▶ ASSIGNMENT
Exactly as written, copy the lines of the data below from the first through the one containing "tissue stained for".

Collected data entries
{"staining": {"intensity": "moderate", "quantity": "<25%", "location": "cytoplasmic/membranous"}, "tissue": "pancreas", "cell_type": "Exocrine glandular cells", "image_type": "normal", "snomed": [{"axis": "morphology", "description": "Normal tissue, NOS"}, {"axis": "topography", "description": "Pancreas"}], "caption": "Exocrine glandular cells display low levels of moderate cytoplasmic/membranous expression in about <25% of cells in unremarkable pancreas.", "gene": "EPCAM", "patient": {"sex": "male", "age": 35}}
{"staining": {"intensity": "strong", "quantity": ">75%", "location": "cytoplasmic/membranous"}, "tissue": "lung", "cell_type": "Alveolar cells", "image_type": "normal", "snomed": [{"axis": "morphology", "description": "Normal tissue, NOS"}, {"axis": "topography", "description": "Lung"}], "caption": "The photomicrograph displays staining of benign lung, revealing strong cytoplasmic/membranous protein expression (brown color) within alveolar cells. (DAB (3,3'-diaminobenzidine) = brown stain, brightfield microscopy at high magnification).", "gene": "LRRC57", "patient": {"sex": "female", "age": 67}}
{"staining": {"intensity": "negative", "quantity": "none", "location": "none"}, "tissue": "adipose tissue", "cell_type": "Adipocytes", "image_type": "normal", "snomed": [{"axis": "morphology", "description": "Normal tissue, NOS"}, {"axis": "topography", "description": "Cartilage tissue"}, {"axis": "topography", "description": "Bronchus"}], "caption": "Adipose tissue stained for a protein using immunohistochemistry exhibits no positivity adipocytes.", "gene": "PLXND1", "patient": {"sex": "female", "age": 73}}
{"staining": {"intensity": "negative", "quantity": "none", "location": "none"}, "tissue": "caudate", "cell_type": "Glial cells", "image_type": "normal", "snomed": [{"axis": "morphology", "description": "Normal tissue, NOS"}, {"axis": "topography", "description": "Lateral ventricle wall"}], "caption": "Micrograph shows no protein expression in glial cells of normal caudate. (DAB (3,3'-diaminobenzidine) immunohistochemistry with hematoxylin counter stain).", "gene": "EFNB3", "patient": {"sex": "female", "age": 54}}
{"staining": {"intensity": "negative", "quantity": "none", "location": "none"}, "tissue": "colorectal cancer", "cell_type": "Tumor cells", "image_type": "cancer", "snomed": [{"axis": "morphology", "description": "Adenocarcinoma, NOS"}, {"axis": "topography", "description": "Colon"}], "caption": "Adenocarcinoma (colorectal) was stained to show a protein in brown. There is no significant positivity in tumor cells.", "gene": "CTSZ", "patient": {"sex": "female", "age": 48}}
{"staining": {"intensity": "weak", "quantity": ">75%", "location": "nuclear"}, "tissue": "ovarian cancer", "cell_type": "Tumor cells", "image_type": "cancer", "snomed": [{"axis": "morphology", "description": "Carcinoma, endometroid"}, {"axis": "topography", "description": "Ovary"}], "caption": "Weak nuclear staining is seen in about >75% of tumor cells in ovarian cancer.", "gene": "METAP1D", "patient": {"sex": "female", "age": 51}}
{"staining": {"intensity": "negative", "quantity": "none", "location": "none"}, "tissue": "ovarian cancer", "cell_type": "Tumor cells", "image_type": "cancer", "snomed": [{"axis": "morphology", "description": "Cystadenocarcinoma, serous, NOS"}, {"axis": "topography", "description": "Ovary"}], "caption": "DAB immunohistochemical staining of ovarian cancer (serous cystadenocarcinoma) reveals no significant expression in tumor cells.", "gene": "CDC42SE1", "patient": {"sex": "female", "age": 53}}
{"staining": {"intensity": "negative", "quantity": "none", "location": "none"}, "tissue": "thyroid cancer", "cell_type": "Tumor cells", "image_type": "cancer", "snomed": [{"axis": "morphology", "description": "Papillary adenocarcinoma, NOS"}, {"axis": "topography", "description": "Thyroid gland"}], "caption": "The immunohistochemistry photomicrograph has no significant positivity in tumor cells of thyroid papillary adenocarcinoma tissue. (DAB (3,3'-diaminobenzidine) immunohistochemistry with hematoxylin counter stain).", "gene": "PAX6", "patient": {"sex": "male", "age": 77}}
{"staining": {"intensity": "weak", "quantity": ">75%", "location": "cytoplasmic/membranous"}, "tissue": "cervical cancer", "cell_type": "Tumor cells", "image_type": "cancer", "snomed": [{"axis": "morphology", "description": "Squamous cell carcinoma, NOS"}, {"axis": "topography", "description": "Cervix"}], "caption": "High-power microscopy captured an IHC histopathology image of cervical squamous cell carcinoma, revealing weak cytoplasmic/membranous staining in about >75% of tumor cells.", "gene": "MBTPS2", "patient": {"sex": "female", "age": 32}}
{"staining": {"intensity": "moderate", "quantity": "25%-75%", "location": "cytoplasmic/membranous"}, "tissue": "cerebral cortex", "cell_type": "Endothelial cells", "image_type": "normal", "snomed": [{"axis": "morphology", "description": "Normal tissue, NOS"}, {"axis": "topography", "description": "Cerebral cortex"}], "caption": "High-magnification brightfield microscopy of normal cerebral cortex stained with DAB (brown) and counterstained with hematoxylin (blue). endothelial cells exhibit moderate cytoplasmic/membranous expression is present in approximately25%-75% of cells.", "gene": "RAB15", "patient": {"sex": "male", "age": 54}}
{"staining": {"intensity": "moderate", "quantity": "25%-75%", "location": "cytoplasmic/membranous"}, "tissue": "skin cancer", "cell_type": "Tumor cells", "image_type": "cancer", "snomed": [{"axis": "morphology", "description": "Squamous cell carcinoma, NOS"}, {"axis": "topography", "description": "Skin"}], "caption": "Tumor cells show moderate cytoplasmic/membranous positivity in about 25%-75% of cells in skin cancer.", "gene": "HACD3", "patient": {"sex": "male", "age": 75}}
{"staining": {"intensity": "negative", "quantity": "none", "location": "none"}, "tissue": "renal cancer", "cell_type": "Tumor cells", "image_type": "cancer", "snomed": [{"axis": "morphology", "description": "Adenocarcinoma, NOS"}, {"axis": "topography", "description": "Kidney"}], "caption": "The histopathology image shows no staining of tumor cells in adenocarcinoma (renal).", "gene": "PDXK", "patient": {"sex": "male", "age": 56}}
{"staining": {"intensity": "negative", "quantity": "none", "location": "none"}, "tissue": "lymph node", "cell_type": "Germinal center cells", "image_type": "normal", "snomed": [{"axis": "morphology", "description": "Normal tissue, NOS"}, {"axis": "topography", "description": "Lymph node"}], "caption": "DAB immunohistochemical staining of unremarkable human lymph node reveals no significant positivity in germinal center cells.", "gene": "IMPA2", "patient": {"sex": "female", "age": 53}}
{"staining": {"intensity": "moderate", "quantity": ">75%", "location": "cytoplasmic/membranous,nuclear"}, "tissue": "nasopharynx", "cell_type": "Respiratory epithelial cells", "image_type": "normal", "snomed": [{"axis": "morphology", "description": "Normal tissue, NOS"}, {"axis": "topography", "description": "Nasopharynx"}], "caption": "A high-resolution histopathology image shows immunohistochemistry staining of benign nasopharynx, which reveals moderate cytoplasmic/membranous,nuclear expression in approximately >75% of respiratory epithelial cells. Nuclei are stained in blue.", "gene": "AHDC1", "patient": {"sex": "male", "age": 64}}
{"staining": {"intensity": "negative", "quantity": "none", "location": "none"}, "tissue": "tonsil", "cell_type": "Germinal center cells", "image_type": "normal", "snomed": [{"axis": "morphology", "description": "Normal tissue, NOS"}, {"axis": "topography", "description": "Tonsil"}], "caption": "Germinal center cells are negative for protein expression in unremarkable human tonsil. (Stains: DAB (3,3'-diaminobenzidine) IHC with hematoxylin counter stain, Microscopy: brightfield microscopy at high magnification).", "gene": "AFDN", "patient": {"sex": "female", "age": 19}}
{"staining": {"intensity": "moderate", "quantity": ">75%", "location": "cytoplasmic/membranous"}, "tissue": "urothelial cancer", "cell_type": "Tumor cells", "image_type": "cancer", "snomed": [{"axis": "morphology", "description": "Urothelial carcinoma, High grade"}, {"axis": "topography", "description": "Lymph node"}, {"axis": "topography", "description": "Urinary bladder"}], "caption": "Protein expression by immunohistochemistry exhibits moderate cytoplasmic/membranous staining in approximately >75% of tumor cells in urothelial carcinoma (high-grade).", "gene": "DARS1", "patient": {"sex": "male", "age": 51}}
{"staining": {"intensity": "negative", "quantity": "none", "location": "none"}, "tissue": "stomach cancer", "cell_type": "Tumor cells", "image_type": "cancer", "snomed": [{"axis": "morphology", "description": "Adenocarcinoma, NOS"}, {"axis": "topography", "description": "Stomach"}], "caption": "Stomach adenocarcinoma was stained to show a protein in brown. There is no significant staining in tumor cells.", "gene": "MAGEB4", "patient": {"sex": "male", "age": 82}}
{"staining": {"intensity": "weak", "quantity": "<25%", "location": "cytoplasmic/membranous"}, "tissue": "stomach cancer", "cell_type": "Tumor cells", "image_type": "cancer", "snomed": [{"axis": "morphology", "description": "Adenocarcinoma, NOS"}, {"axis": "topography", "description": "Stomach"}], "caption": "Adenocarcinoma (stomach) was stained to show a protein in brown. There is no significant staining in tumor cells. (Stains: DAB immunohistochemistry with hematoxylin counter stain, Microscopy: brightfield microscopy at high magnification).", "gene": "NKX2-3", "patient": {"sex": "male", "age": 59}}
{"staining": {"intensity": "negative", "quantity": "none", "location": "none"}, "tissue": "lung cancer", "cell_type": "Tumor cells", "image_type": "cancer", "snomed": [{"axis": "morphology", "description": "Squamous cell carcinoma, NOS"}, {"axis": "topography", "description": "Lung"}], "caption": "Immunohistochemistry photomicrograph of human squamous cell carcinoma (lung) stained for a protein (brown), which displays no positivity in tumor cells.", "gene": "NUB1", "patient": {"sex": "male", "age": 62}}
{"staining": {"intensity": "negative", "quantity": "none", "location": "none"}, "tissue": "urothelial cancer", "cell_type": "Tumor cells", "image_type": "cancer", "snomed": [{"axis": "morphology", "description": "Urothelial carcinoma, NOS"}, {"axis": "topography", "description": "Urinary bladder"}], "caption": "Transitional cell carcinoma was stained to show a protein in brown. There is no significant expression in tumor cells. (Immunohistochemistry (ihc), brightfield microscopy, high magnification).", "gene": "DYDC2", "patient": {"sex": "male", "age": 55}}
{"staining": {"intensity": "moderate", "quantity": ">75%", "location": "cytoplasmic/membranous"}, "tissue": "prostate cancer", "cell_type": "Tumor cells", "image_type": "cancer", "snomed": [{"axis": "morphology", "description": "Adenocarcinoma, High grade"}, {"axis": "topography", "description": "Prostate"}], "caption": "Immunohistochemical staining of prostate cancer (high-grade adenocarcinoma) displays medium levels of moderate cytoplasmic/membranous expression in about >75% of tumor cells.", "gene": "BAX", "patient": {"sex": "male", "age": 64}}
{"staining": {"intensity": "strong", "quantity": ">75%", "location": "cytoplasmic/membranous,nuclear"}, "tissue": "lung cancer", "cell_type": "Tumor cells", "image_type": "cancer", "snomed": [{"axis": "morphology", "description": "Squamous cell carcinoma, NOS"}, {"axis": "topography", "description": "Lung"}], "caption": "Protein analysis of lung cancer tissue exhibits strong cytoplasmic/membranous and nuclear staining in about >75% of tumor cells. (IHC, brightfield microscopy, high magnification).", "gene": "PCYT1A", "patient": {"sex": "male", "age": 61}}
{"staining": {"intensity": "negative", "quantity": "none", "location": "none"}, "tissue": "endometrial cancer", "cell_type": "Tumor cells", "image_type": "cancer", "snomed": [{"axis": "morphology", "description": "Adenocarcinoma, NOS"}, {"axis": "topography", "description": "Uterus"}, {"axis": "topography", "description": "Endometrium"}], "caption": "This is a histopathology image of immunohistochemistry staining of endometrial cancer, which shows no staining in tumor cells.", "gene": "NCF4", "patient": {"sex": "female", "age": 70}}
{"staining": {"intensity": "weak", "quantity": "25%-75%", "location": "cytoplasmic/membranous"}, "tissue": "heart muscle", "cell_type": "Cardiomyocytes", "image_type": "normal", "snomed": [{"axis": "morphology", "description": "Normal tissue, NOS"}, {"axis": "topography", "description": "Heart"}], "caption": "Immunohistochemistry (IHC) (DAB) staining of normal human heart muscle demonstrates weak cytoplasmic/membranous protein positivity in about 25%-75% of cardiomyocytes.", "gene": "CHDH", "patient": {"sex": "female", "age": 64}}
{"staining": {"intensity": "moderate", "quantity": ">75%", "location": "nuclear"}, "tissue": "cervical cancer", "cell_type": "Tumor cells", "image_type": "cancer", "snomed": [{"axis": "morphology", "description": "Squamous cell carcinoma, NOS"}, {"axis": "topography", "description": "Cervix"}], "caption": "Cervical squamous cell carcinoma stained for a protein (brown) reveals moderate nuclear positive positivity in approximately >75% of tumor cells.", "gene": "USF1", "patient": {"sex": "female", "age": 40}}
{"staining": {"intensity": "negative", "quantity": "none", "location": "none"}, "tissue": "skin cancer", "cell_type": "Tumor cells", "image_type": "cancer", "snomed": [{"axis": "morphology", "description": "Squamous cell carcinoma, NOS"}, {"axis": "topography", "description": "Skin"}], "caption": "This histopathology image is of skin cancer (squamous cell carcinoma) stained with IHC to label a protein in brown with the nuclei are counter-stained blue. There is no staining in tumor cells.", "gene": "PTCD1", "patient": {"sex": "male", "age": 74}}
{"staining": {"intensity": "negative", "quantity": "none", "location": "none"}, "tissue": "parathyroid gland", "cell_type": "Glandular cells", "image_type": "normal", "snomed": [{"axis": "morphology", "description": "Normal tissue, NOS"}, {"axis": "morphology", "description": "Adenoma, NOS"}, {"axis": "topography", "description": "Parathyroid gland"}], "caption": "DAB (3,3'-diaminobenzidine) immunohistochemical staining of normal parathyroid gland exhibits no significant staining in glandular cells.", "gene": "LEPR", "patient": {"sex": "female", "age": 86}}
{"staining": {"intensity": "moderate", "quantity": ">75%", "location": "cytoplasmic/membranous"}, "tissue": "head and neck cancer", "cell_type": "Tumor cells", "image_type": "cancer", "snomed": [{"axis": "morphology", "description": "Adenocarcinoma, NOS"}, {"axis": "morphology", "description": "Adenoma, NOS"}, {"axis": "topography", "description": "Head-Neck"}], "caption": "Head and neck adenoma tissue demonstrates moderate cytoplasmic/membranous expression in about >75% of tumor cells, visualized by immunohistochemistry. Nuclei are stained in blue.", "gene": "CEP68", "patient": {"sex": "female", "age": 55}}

▶ EXERCISE OUTPUT
{"staining": {"intensity": "moderate", "quantity": "<25%", "location": "cytoplasmic/membranous"}, "tissue": "pancreas", "cell_type": "Exocrine glandular cells", "image_type": "normal", "snomed": [{"axis": "morphology", "description": "Normal tissue, NOS"}, {"axis": "topography", "description": "Pancreas"}], "caption": "Exocrine glandular cells display low levels of moderate cytoplasmic/membranous expression in about <25% of cells in unremarkable pancreas.", "gene": "EPCAM", "patient": {"sex": "male", "age": 35}}
{"staining": {"intensity": "strong", "quantity": ">75%", "location": "cytoplasmic/membranous"}, "tissue": "lung", "cell_type": "Alveolar cells", "image_type": "normal", "snomed": [{"axis": "morphology", "description": "Normal tissue, NOS"}, {"axis": "topography", "description": "Lung"}], "caption": "The photomicrograph displays staining of benign lung, revealing strong cytoplasmic/membranous protein expression (brown color) within alveolar cells. (DAB (3,3'-diaminobenzidine) = brown stain, brightfield microscopy at high magnification).", "gene": "LRRC57", "patient": {"sex": "female", "age": 67}}
{"staining": {"intensity": "negative", "quantity": "none", "location": "none"}, "tissue": "adipose tissue", "cell_type": "Adipocytes", "image_type": "normal", "snomed": [{"axis": "morphology", "description": "Normal tissue, NOS"}, {"axis": "topography", "description": "Cartilage tissue"}, {"axis": "topography", "description": "Bronchus"}], "caption": "Adipose tissue stained for a protein using immunohistochemistry exhibits no positivity adipocytes.", "gene": "PLXND1", "patient": {"sex": "female", "age": 73}}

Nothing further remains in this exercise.